Retranscrivez telles quelles toutes les lignes ci-dessous, en laissant les images de côté.

[Textes sources de documents mis en forme]
****

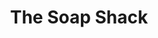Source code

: ---
title: "The Soap Shack"
url: /castell-newydd-emlyn-newcastle-emlyn/the-soap-shack/
shop: Allgemein
---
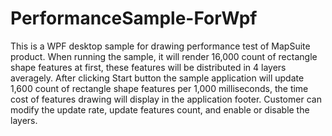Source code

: # PerformanceSample-ForWpf
This is a WPF desktop sample for drawing performance test of MapSuite product. When running the sample, it will render 16,000 count of rectangle shape features at first, these features will be distributed in 4 layers averagely. After clicking Start button the sample application will update 1,600 count of rectangle shape features per 1,000 milliseconds, the time cost of features drawing will display in the application footer. Customer can modify the update rate, update features count, and enable or disable the layers. 
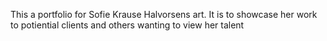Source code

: This a portfolio for Sofie Krause Halvorsens art. It is to showcase her work to potiential clients and others wanting to view her talent
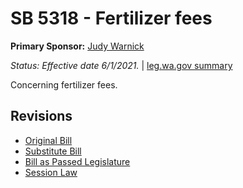 # SB 5318 - Fertilizer fees
**Primary Sponsor:** [Judy Warnick](/person/leg/judith.warnick.md)

*Status: Effective date 6/1/2021.* | [leg.wa.gov summary](https://app.leg.wa.gov/billsummary?BillNumber=5318&Year=2021)

Concerning fertilizer fees.

## Revisions
* [Original Bill](1/)
* [Substitute Bill](S/)
* [Bill as Passed Legislature](S.PL/)
* [Session Law](S.SL/)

****

Corrigé de l'exercice
Source code

: ---
title: "The Soap Shack"
url: /castell-newydd-emlyn-newcastle-emlyn/the-soap-shack/
shop: Allgemein
---
Source code

: # PerformanceSample-ForWpf
This is a WPF desktop sample for drawing performance test of MapSuite product. When running the sample, it will render 16,000 count of rectangle shape features at first, these features will be distributed in 4 layers averagely. After clicking Start button the sample application will update 1,600 count of rectangle shape features per 1,000 milliseconds, the time cost of features drawing will display in the application footer. Customer can modify the update rate, update features count, and enable or disable the layers. 
Source code

: This a portfolio for Sofie Krause Halvorsens art. It is to showcase her work to potiential clients and others wanting to view her talent
 # SB 5318 - Fertilizer fees
**Primary Sponsor:** [Judy Warnick](/person/leg/judith.warnick.md)

*Status: Effective date 6/1/2021.* | [leg.wa.gov summary](https://app.leg.wa.gov/billsummary?BillNumber=5318&Year=2021)

Concerning fertilizer fees.

## Revisions
* [Original Bill](1/)
* [Substitute Bill](S/)
* [Bill as Passed Legislature](S.PL/)
* [Session Law](S.SL/)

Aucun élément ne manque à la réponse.